* _What is expected_
Repeat precisely the span of lines below that opens with the line containing "M1142,755L1157,761L1146,785L1151,787L1146,798L1127,790Z" and closes with the line containing "M1219,344L1230,356L1276,394L1301,427", both included.

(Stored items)
▽

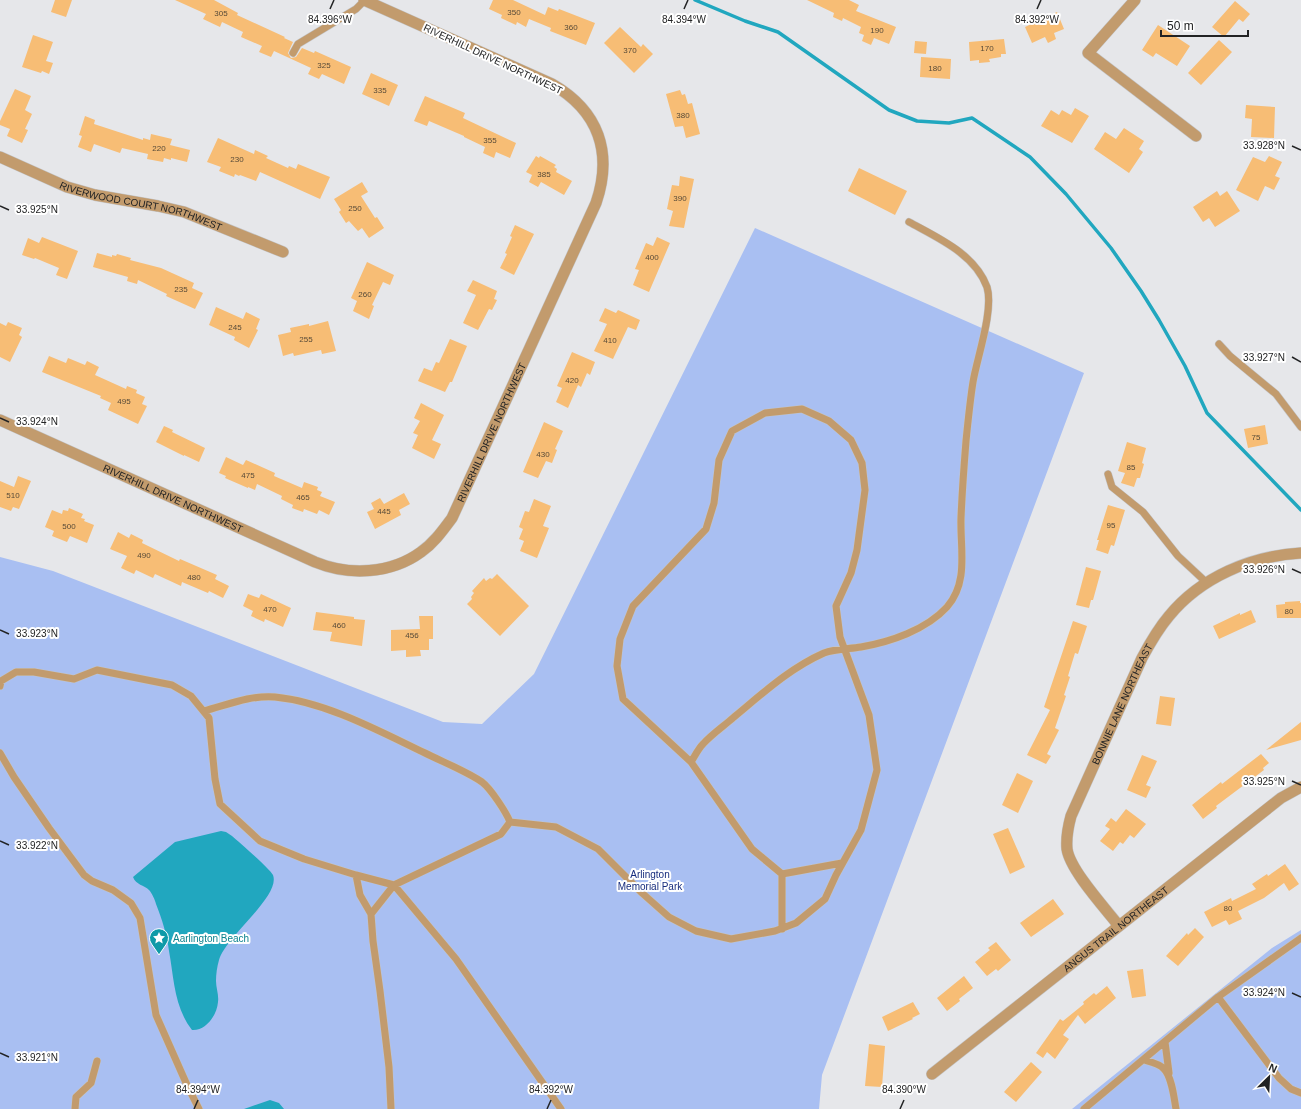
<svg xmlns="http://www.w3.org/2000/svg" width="1301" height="1109" viewBox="0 0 1301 1109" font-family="Arial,sans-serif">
	<rect width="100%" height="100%" fill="#e6e7ea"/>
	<!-- green -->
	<path fill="#a9bff2" d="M755,228L1084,373L822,1075L819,1109H0V557L53,571L443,722L482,724L534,674Z
		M1301,930V1109H1072L1272,948Z"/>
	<!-- water -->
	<path fill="#21a7bf" d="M221,831L226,832L232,836C239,842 270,869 273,875C281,896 226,936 219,960C217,967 216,974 216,981C216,988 219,995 218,1002C217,1015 206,1031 192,1030C174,1007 174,978 169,951C167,935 162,919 156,904C155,900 152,893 149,890C144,885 136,885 133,877L175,842Z
		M270,1100L279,1103L284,1109H244Z"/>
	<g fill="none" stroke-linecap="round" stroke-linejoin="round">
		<!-- stream -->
		<path stroke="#21a7bf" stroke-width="3.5" d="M695,0L745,21L778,32L889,110L917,121L949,123L972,118L1030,157L1066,194L1111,248L1141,291L1159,320L1185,366L1207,413L1301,510"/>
	</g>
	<!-- building -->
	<path fill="#f7bd75" d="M55,0H72L66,17L51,12Z
		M175,0H214L238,13L237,15L285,37L284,38L293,42L288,53L291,58L296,57L302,48L314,53L315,51L351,67L344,84L322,74L319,79L308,74L311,68L274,51L271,57L259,52L262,46L241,37L243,32L222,22L220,27L203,19L206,14Z
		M493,0H513L545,15L548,7L558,11L559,9L595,23L586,45L550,31L551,28L529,19L526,27L517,22L516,25L501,18L502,15L489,9Z
		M807,0H849L859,5L856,11L896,27L889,44L874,38L871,45L862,41L864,35L859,33L861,27L843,18L842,21L833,17L834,13Z
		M1235,1L1250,14L1243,22L1239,19L1224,37L1212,27Z
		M1057,12L1064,29L1054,33L1056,39L1048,43L1045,37L1032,43L1025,27Z
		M1158,25L1190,46L1177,66L1156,53L1153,57L1142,50Z
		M620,27L641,47L643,44L653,54L634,73L604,43Z
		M33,35L53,42L46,61L53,63L49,74L42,71L41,73L22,67Z
		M1004,39L1006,54H1001V57L989,59L990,62L979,63V60L970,61L969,42Z
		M1219,40L1232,52L1201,85L1188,73Z
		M915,41L927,42L926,54L914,53Z
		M921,57L951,59L950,79L920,77Z
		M371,73L398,85L389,106L362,94Z
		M15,89L31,96L25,110L32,114L25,129L28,130L22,143L7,136L10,129L0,125V121Z
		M680,90L682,95L685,94L688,104L692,103L700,134L686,138L683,126L675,127L666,94Z
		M425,96L465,113L463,118L516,143L510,158L496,152L494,158L483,153L485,147L464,137V136L429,121L427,126L414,121Z
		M1246,105L1275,107L1274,138L1251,137L1252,119L1245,118Z
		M1075,108L1089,116L1072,143L1041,126L1051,110L1059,115L1062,110L1071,115Z
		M85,116L95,120L94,124L143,140V138L150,140L151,134L172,139L170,145L190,150L187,162L171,158V160L164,158L163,162L147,159L148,154L122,148L120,153L94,144L91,152L78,147L82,136L79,135Z
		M1124,128L1144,141L1139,149L1143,152L1129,173L1094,149L1105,132L1116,139Z
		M218,138L254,154L255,150L268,156L266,158L288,168L289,166L296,169L298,164L330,177L320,199L260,172L256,181L240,175L239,176L235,174L234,177L219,171L221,167L207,162Z
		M536,156L539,158L540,156L556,165L554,167L557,169L556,172L572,181L564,195L541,182L538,187L529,182L532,175L526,172Z
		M1269,156L1282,162L1275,176L1280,178L1274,190L1265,186L1258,201L1236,190L1253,157L1265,162Z
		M859,168L907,191L895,215L848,191Z
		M680,176L694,179L684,228L669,226L673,211L667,209L672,185L679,186Z
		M362,182L368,192L361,196L375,218L377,217L384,228L369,238L362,228L358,231L349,221L346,223L339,212L341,210L334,199Z
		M1217,191L1220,196L1227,191L1240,211L1215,227L1209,218L1203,222L1193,207Z
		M515,225L534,234L514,275L500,268L507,254L505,253L512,237L510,236Z
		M42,237L78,251L67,279L56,275L59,268L35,258L34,259L22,255L28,238L39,243Z
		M657,237L670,243L649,292L633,285L639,270L635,269L646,243L653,246Z
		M97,253L112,257V255L116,256L117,254L131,258L130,260L161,268L194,283L192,288L203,293L195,309L166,296L167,294L138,280L137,284L127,281L128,277L93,267Z
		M367,262L394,275L390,285L383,282L372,305L374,306L369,319L353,311L357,301L351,298Z
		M473,280L497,291L494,299L497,300L492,310L489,309L478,330L463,323L476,295L467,291Z
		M216,307L243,319L246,312L260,319L256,329L258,330L249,348L234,340L235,337L209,325Z
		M605,308L616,313L618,310L640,320L636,330L628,327L613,359L594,351L607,324L599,321Z
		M328,321L336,351L322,354L321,350L294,356L293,353L283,356L278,335L291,332L290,328L309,324V326Z
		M8,322L22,328L19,335L22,337L10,362L0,357V323L6,326Z
		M450,339L467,346L452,382H450L445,392L418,381L424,368L432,371L436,362L439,363Z
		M572,352L595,362L590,375L587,373L581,387L578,385L568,408L556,402L562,388L557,386Z
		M49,356L66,363L68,358L85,365L87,361L99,367L95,375L126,389L127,386L137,390L136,393L145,397L142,404L147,406L138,424L108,410L111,403L100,398L101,396L42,372Z
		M421,403L444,415L432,440L441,444L434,459L412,448L418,435L413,433L420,421L414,418Z
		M544,422L563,431L555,449L557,450L552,463L546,461L538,478L523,472Z
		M1265,425L1268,444L1248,448L1244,429Z
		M164,426L173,430L172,432L205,448L199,462L184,455V456L156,442Z
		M1127,442L1146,448L1142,463L1144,464L1140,478H1137L1134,487L1121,483L1125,473L1118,471Z
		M226,457L243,465L246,460L275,473L274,476L302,488L304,482L318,487L317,490L322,492L320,496L335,502L329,515L319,510L317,514L304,509L303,512L292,508L293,505L281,499L282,496L257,484L255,490L248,487V488L225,478L226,476L219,473Z
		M18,476L31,481L19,509L13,507L11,511L0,507V481L14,487Z
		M404,493L410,504L399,510L401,515L375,529L367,512L374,509L371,503L380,498L384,504Z
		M534,499L551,506L543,526L549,528L537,558L520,551L524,541L519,539L523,529L519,527L525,511L529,512Z
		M1108,505L1125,510L1114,546L1111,545L1108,554L1096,550L1099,540H1097Z
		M69,508L83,514L81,518L85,519L84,521L94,525L87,543L70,536L67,542L52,536L54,531L45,527L52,510L62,514L63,510L68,511Z
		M118,532L129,538L131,534L143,540L142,543L179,561L180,559L217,575L215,579L229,586L223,598L209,591L208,593L182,582L181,586L155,574L153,578L136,570L134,574L121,568L127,556L110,549Z
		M1086,567L1101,571L1093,600H1091L1089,608L1076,605Z
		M497,574L529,606L500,636L467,604L472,599L471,597L474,593L472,591L484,578L486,581L490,578L492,579Z
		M248,594L259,598L261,594L291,608L283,627L265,619L264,622L251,616L253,611L243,606Z
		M1300,601V603H1301V618H1277L1276,605L1285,604V602Z
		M1251,610L1256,622L1219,639L1213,626L1240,613V615Z
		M316,612L354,617V619L365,620L362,646L330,641L332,632L313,630Z
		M419,616H433V639H429V650H420L421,656L406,657V650L391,651V630L420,629Z
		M1073,621L1087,626L1078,654L1075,653L1068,676L1070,677L1064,695L1066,696L1055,728L1059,730L1047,754L1051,756L1046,764L1027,755L1050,710L1044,707Z
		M1160,696L1175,698L1171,726L1156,724Z
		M1301,722V740L1266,750Z
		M1261,754L1269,763L1263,768L1264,770L1216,806L1217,808L1203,819L1192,805L1221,782L1222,784Z
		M1142,755L1157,761L1146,785L1151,787L1146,798L1127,790Z
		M1017,773L1033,781L1018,813L1002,805Z
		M1126,809L1146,824L1134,838L1130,835L1123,844L1120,842L1113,851L1100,841L1110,829L1105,826L1111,818L1116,822Z
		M1008,828L1025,867L1010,874L993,834Z
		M1285,864L1299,884L1289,891L1284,883L1264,898L1238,911L1242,919L1229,925L1226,920L1212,927L1204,912L1231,898L1232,901L1256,889L1252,884L1267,874L1268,876Z
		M1053,899L1064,914L1031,937L1020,923Z
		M1195,928L1204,937L1178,966L1166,956L1187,933L1188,935Z
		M996,942L1011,960L998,971L996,969L987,976L975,962L990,950L988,948Z
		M1143,969L1146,996L1132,998L1127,971Z
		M964,976L973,988L959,999L960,1001L947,1011L937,998Z
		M1107,986L1116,998L1085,1024L1078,1015L1063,1035L1069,1039L1055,1059L1047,1052L1043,1058L1036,1053L1060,1019L1063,1021L1084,1004L1083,1002L1094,993L1096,995Z
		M913,1002L920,1014L912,1018L913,1019L888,1031L882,1017Z
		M869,1044L885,1046L882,1087L865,1086Z
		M1031,1062L1042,1072L1016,1102L1004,1092Z"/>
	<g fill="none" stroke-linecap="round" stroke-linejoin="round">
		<!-- service casing -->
		<g stroke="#c3c4c6" stroke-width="8">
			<path id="service" d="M293,53L298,44L356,9L365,0
				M1219,344L1230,356L1276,394L1301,427
				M1108,474L1112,487L1143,512L1178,556L1207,583
				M0,686L1,681L16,672H34L74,679L97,670L172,685L191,696L209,718L215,779L220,804L260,841L304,859L356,875L360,895L371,914L373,941L380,991L389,1067L391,1109
				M204,711C227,705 250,695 275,697C326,702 379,731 425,753C443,762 466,771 482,782C491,789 506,812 510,822L501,834L394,885L356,875
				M0,753L14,777L49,828L84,875L92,881L113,890L131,903L140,918L156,1015L187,1085L199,1109
				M691,762C695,756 698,749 703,744C712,734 724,726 734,717C763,693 790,668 824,653C835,649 849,649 861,647C890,642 926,630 947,607C969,582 960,549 961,518C962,493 964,466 966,441C968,421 970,401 973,382C977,358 994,310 987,287C975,254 938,238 909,222
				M510,822L556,827L598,849L642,893L669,917L696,931L731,939L775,931L796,923L825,899L836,875L861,830L877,770L869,715L840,637L836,606L851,573L857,550L865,490L862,463L851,440L829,421L802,409L765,413L732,431L719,460L714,503L706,529L633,606L620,639L617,666L623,699L691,762L752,849L782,874L842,863
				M371,914L394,885L456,959L561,1109
				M782,929V874
				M1218,997L1279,1078L1291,1089L1301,1093
				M1165,1042L1169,1073
				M1144,1060C1151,1062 1160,1064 1164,1069C1172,1077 1174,1098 1176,1109
				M75,1109L76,1097L91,1083L97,1061
				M1084,1109L1218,997L1301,938"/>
		</g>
		<!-- minor casing -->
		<g stroke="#c3c4c6" stroke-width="12">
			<g id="minor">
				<path d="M1135,0L1088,53L1196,136"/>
				<path id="s1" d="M0,157L67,187L95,195L158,206L184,212L283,252"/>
				<path id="s2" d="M0,420L315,562C349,576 391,574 421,552C434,543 443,530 452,518L596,203C613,153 599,111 552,84L364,0"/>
				<path id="s3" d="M1119,926C1105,908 1070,870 1067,849C1066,838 1068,827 1071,816L1142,658C1150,643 1158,629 1169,616C1201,577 1251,556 1301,553"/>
				<path id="s4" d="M932,1074L1281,798L1301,787"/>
			</g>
		</g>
		<!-- service -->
		<use href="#service" stroke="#c29b6d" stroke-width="7"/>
		<!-- minor -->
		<use href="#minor" stroke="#c29b6d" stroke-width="11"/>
	</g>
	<!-- ticks -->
	<path fill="none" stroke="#222324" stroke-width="1.5" d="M330,9L334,0M684,9L688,0M1037,9L1041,0M1292,146L1301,150M0,206L9,210M1292,357L1301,362M0,418L9,422M1292,569L1301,573M0,630L9,634M1292,781L1301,785M0,841L9,845M1292,993L1301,997M0,1053L9,1057M194,1109L198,1100M547,1109L551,1100M900,1109L904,1100"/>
	<!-- icons -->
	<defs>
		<g id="sight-pin" transform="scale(1)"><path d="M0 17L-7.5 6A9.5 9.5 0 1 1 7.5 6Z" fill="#0f9aa8" stroke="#fff"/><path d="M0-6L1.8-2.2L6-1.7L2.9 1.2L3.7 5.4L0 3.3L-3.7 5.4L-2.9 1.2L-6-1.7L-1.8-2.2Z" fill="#fff"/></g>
	</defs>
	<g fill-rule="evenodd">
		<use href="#sight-pin" x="159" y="938"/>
	</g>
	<g text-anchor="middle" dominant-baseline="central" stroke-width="4" stroke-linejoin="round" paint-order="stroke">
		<!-- number labels -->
		<g font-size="8" fill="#574a38">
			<text x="514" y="12">350</text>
			<text x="221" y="13">305</text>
			<text x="571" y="27">360</text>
			<text x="877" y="30">190</text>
			<text x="987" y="48">170</text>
			<text x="630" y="50">370</text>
			<text x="324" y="65">325</text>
			<text x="935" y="68">180</text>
			<text x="380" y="90">335</text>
			<text x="683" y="115">380</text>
			<text x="490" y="140">355</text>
			<text x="159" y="148">220</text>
			<text x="237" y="159">230</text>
			<text x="544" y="174">385</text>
			<text x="680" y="198">390</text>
			<text x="355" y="208">250</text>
			<text x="652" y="257">400</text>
			<text x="181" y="289">235</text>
			<text x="365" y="294">260</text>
			<text x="235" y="327">245</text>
			<text x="306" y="339">255</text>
			<text x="610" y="340">410</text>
			<text x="572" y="380">420</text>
			<text x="124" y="401">495</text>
			<text x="1256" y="437">75</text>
			<text x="543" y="454">430</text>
			<text x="1131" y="467">85</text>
			<text x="248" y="475">475</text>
			<text x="13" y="495">510</text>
			<text x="303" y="497">465</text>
			<text x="384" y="511">445</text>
			<text x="1111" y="525">95</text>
			<text x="69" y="526">500</text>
			<text x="144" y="555">490</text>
			<text x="194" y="577">480</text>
			<text x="270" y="609">470</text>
			<text x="1289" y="611">80</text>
			<text x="339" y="625">460</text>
			<text x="412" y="635">456</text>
			<text x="1228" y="908">80</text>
		</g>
		<!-- street labels -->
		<g font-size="10" fill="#222324" stroke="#fff">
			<text transform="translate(493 59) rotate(25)">RIVERHILL DRIVE NORTHWEST</text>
			<text stroke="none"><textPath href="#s1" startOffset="150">RIVERWOOD COURT NORTHWEST</textPath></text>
			<text stroke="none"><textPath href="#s2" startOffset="597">RIVERHILL DRIVE NORTHWEST</textPath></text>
			<text stroke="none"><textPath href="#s2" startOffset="190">RIVERHILL DRIVE NORTHWEST</textPath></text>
			<text stroke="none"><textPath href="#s3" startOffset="250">BONNIE LANE NORTHEAST</textPath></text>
			<text stroke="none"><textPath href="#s4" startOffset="234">ANGUS TRAIL NORTHEAST</textPath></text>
		</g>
		<!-- park labels -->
		<g font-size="10" fill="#162c7e" stroke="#fff">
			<text x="650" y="874">Arlington<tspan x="650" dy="12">Memorial Park</tspan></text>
		</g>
		<!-- culture labels -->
		<g font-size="10" fill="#0d838f" stroke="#fff" text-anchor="start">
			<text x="173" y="938">Aarlington Beach</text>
		</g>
	</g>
	<g font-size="10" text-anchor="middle" fill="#222324" stroke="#fff" stroke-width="4" stroke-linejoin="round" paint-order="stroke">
		<text x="330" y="23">84.396°W</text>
		<text x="684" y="23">84.394°W</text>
		<text x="1037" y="23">84.392°W</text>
		<text x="1264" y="149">33.928°N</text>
		<text x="37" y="213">33.925°N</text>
		<text x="1264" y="361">33.927°N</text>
		<text x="37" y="425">33.924°N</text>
		<text x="1264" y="573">33.926°N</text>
		<text x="37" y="637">33.923°N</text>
		<text x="1264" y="785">33.925°N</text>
		<text x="37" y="849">33.922°N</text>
		<text x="1264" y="996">33.924°N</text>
		<text x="37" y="1061">33.921°N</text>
		<text x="198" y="1093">84.394°W</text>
		<text x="551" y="1093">84.392°W</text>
		<text x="904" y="1093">84.390°W</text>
	</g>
	<!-- north arrow -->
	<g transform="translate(1269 1077) rotate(24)" stroke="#ffffff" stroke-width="3" paint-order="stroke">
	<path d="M0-3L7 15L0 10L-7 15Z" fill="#222324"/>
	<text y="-6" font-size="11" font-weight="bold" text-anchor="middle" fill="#222324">N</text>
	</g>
	<!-- scale -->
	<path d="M1161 30v6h87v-6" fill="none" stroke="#222324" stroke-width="2"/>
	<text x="1167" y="30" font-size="12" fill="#222324" stroke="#ffffff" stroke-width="3" paint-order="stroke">50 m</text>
</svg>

△

* _Response below_
		M1142,755L1157,761L1146,785L1151,787L1146,798L1127,790Z
		M1017,773L1033,781L1018,813L1002,805Z
		M1126,809L1146,824L1134,838L1130,835L1123,844L1120,842L1113,851L1100,841L1110,829L1105,826L1111,818L1116,822Z
		M1008,828L1025,867L1010,874L993,834Z
		M1285,864L1299,884L1289,891L1284,883L1264,898L1238,911L1242,919L1229,925L1226,920L1212,927L1204,912L1231,898L1232,901L1256,889L1252,884L1267,874L1268,876Z
		M1053,899L1064,914L1031,937L1020,923Z
		M1195,928L1204,937L1178,966L1166,956L1187,933L1188,935Z
		M996,942L1011,960L998,971L996,969L987,976L975,962L990,950L988,948Z
		M1143,969L1146,996L1132,998L1127,971Z
		M964,976L973,988L959,999L960,1001L947,1011L937,998Z
		M1107,986L1116,998L1085,1024L1078,1015L1063,1035L1069,1039L1055,1059L1047,1052L1043,1058L1036,1053L1060,1019L1063,1021L1084,1004L1083,1002L1094,993L1096,995Z
		M913,1002L920,1014L912,1018L913,1019L888,1031L882,1017Z
		M869,1044L885,1046L882,1087L865,1086Z
		M1031,1062L1042,1072L1016,1102L1004,1092Z"/>
	<g fill="none" stroke-linecap="round" stroke-linejoin="round">
		<!-- service casing -->
		<g stroke="#c3c4c6" stroke-width="8">
			<path id="service" d="M293,53L298,44L356,9L365,0
				M1219,344L1230,356L1276,394L1301,427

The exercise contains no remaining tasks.